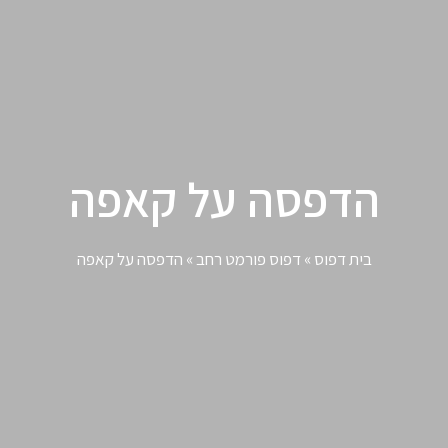
הדפסה על קאפה
בית דפוס
»
דפוס פורמט רחב
»
הדפסה על קאפה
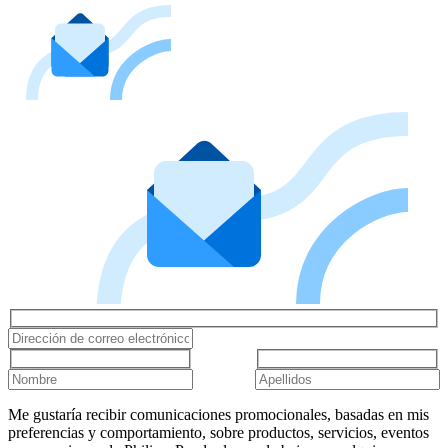
Me gustaría recibir comunicaciones promocionales, basadas en mis
preferencias y comportamiento, sobre productos, servicios, eventos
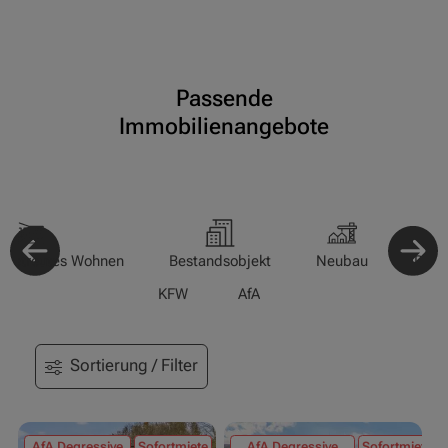
Passende
Immobilienangebote
-/Betreutes Wohnen
Bestandsobjekt
Neubau
Pfle
KFW
AfA
Sortierung / Filter
AfA Degressive
Sofortmiete
AfA Degressive
Sofortmiete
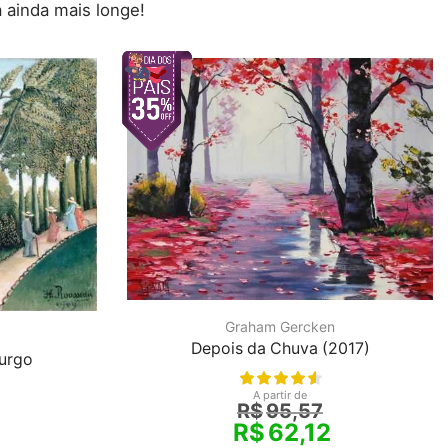
 ainda mais longe!
Graham Gercken
Depois da Chuva (2017)
urgo
A partir de
R$
95,57
R$
62,12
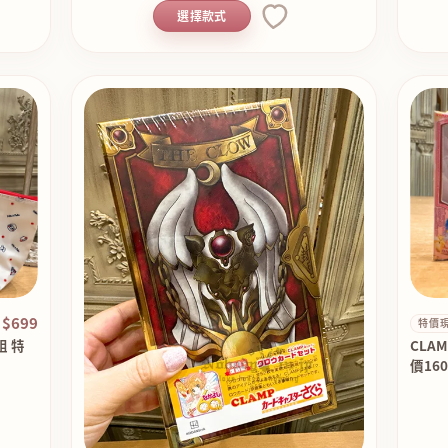
選擇款式
$699
特價
組 特
CLA
價16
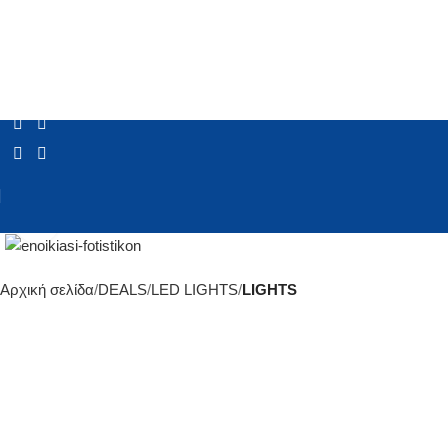
Click to enlarge
Αρχική σελίδα
DEALS
LED LIGHTS
LIGHTS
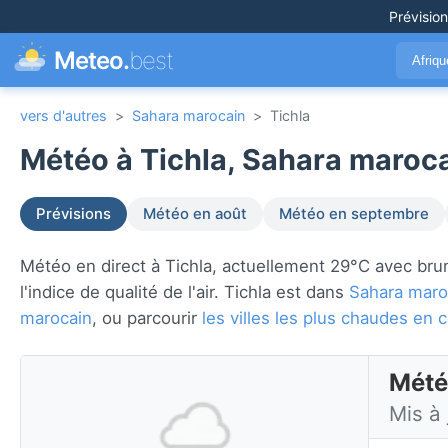
Prévisio
Meteo.
best
Afriq
vers d'autres
>
Sahara marocain
>
Tichla
Météo à Tichla, Sahara maroca
Prévisions
Météo en août
Météo en septembre
Météo en direct à Tichla, actuellement 29°C avec brume
l'indice de qualité de l'air. Tichla est dans
Sahara maro
marocain
, ou parcourir
les villes les plus chaudes en
Mété
Mis à 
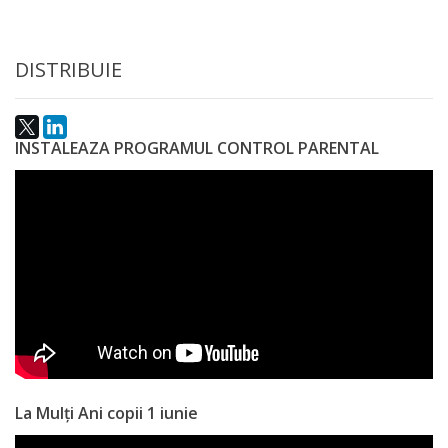
a
paginii
DISTRIBUIE
web
Contacte
INSTALEAZA PROGRAMUL CONTROL PARENTAL
La Mulți Ani copii 1 iunie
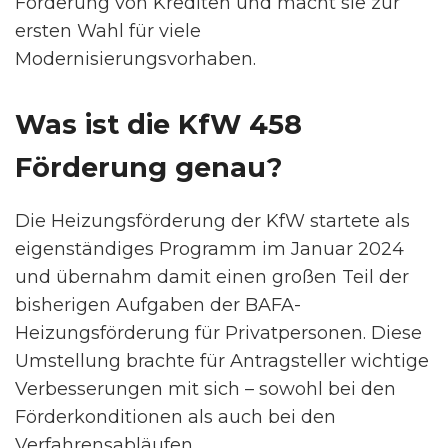
Förderung von Krediten und macht sie zur
ersten Wahl für viele
Modernisierungsvorhaben.
Was ist die KfW 458
Förderung genau?
Die Heizungsförderung der KfW startete als
eigenständiges Programm im Januar 2024
und übernahm damit einen großen Teil der
bisherigen Aufgaben der BAFA-
Heizungsförderung für Privatpersonen. Diese
Umstellung brachte für Antragsteller wichtige
Verbesserungen mit sich – sowohl bei den
Förderkonditionen als auch bei den
Verfahrensabläufen.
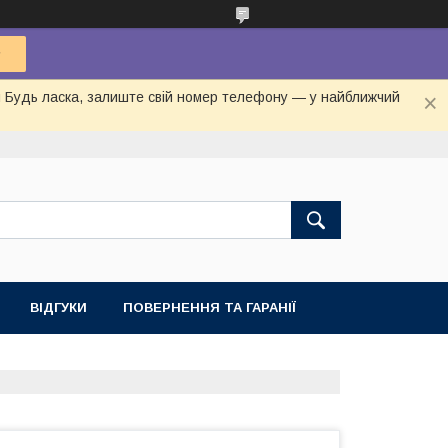
ня Будь ласка, залиште свій номер телефону — у найближчий
ВІДГУКИ
ПОВЕРНЕННЯ ТА ГАРАНІЇ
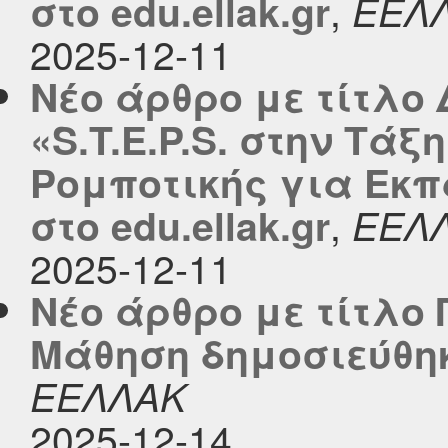
,
στο edu.ellak.gr
ΕΕΛ
2025-12-11
Νέο άρθρο με τίτλο
«S.T.E.P.S. στην Τά
Ρομποτικής για Εκπ
,
στο edu.ellak.gr
ΕΕΛ
2025-12-11
Νέο άρθρο με τίτλο 
Μάθηση δημοσιεύθηκε
ΕΕΛΛΑΚ
2025-12-14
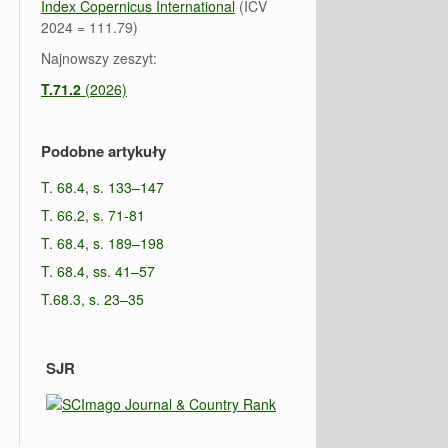
Index Copernicus International
(ICV
2024 = 111.79)
Najnowszy zeszyt:
T.71.2
(2026)
Podobne artykuły
T. 68.4, s. 133–147
T. 66.2, s. 71-81
T. 68.4, s. 189–198
T. 68.4, ss. 41–57
T.68.3, s. 23–35
SJR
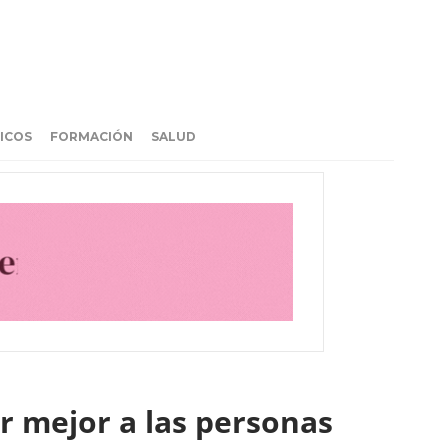
ICOS
FORMACIÓN
SALUD
r mejor a las personas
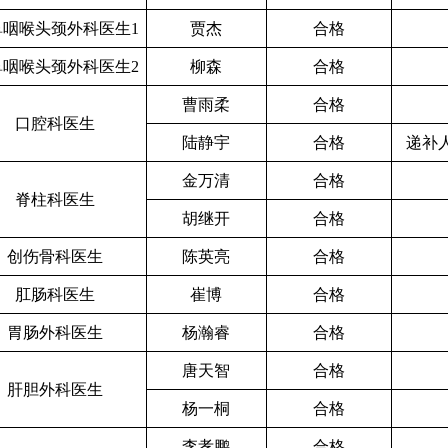
鼻咽喉头颈外科医生
1
贾杰
合格
鼻咽喉头颈外科医生
2
柳森
合格
曹雨柔
合格
口腔科医生
陆静宇
合格
递补
金万清
合格
脊柱科医生
胡继开
合格
创伤骨科医生
陈英亮
合格
肛肠科医生
崔博
合格
胃肠外科医生
杨瀚睿
合格
唐天智
合格
肝胆外科医生
杨一桐
合格
李孝鹏
合格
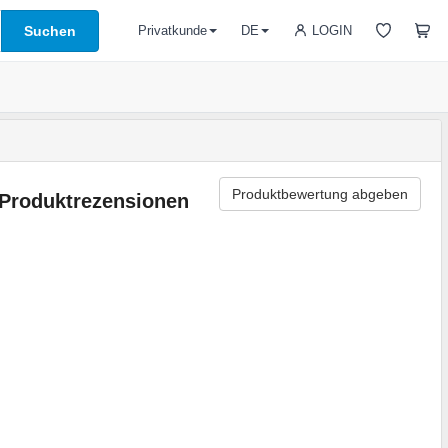
Suchen
LOGIN
Privatkunde
DE
Produktbewertung abgeben
Produktrezensionen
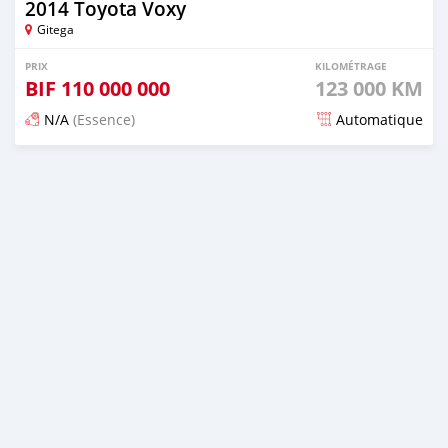
2014 Toyota Voxy
Gitega
PRIX
KILOMÉTRAGE
BIF
110 000 000
123 000 KM
N/A
(Essence)
Automatique
Publié il y a 12 mois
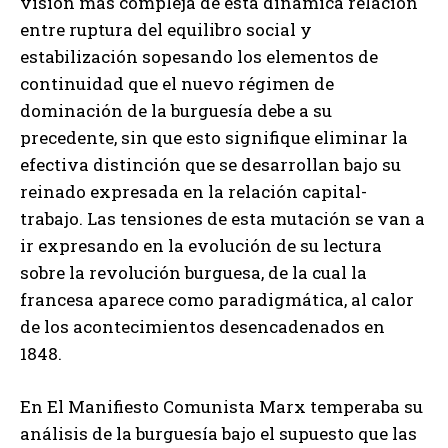
visión más compleja de esta dinámica relación
entre ruptura del equilibro social y
estabilización sopesando los elementos de
continuidad que el nuevo régimen de
dominación de la burguesía debe a su
precedente, sin que esto signifique eliminar la
efectiva distinción que se desarrollan bajo su
reinado expresada en la relación capital-
trabajo. Las tensiones de esta mutación se van a
ir expresando en la evolución de su lectura
sobre la revolución burguesa, de la cual la
francesa aparece como paradigmática, al calor
de los acontecimientos desencadenados en
1848.
En El Manifiesto Comunista Marx temperaba su
análisis de la burguesía bajo el supuesto que las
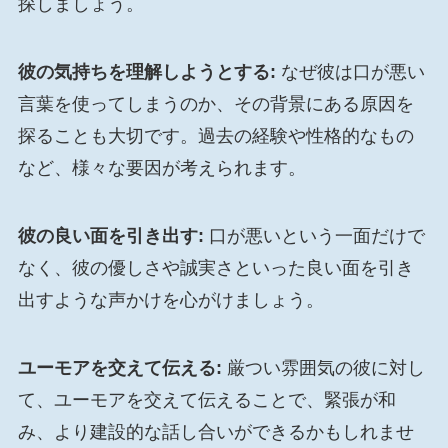
探しましょう。
彼の気持ちを理解しようとする:
なぜ彼は口が悪い
言葉を使ってしまうのか、その背景にある原因を
探ることも大切です。過去の経験や性格的なもの
など、様々な要因が考えられます。
彼の良い面を引き出す:
口が悪いという一面だけで
なく、彼の優しさや誠実さといった良い面を引き
出すような声かけを心がけましょう。
ユーモアを交えて伝える:
厳つい雰囲気の彼に対し
て、ユーモアを交えて伝えることで、緊張が和
み、より建設的な話し合いができるかもしれませ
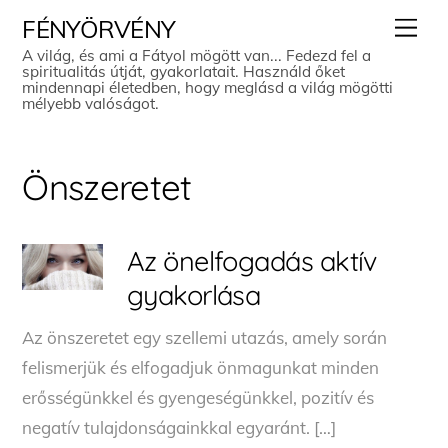
Skip
Men
FÉNYÖRVÉNY
to
A világ, és ami a Fátyol mögött van... Fedezd fel a
spiritualitás útját, gyakorlatait. Használd őket
content
mindennapi életedben, hogy meglásd a világ mögötti
mélyebb valóságot.
Önszeretet
Az önelfogadás aktív
gyakorlása
Az önszeretet egy szellemi utazás, amely során
felismerjük és elfogadjuk önmagunkat minden
erősségünkkel és gyengeségünkkel, pozitív és
negatív tulajdonságainkkal egyaránt. […]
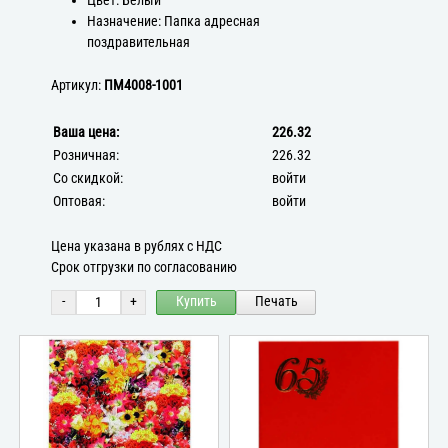
Цвет: Белый
Назначение: Папка адресная
поздравительная
Артикул:
ПМ4008-1001
Ваша цена:
226.32
Розничная:
226.32
Со скидкой:
войти
Оптовая:
войти
Цена указана в рублях с НДС
Срок отгрузки по согласованию
-
+
Купить
Печать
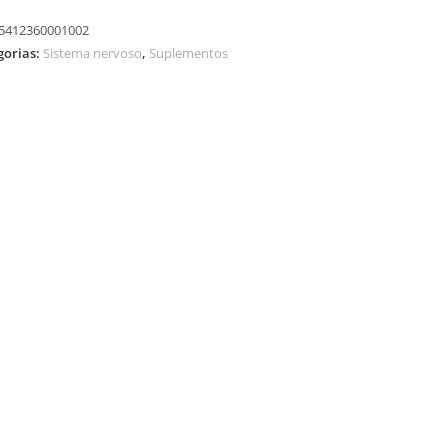
5412360001002
gorias:
Sistema nervoso
,
Suplementos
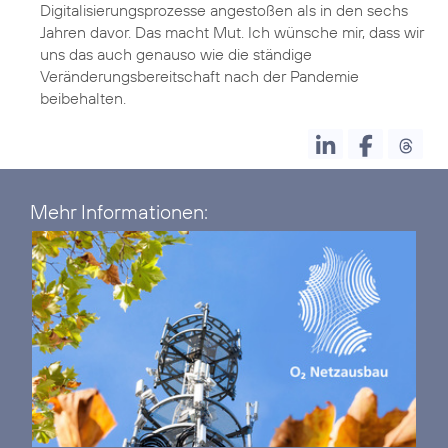
Digitalisierungsprozesse angestoßen als in den sechs
Jahren davor. Das macht Mut. Ich wünsche mir, dass wir
uns das auch genauso wie die ständige
Veränderungsbereitschaft nach der Pandemie
Mehr Informationen:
──────────────────────────────
→ JOB
Skip the pictures and restate exactly the lines from the beginning of the listing to the line with "Météo en septembre", that line included.

→ WRITTEN ANSWER
הדפסה על קאפה
בית דפוס
»
דפוס פורמט רחב
»
הדפסה על קאפה
Me gustaría recibir comunicaciones promocionales, basadas en mis
preferencias y comportamiento, sobre productos, servicios, eventos
Passende
Immobilienangebote
-/Betreutes Wohnen
Bestandsobjekt
Neubau
Pfle
KFW
AfA
Sortierung / Filter
AfA Degressive
Sofortmiete
AfA Degressive
Sofortmiete
 ainda mais longe!
Graham Gercken
Depois da Chuva (2017)
urgo
A partir de
R$
95,57
R$
62,12
選擇款式
$699
特價
組 特
CLA
價16
Click to enlarge
Αρχική σελίδα
DEALS
LED LIGHTS
LIGHTS
Prévisio
Meteo.
best
Afriq
vers d'autres
>
Sahara marocain
>
Tichla
Météo à Tichla, Sahara maroca
Prévisions
Météo en août
Météo en septembre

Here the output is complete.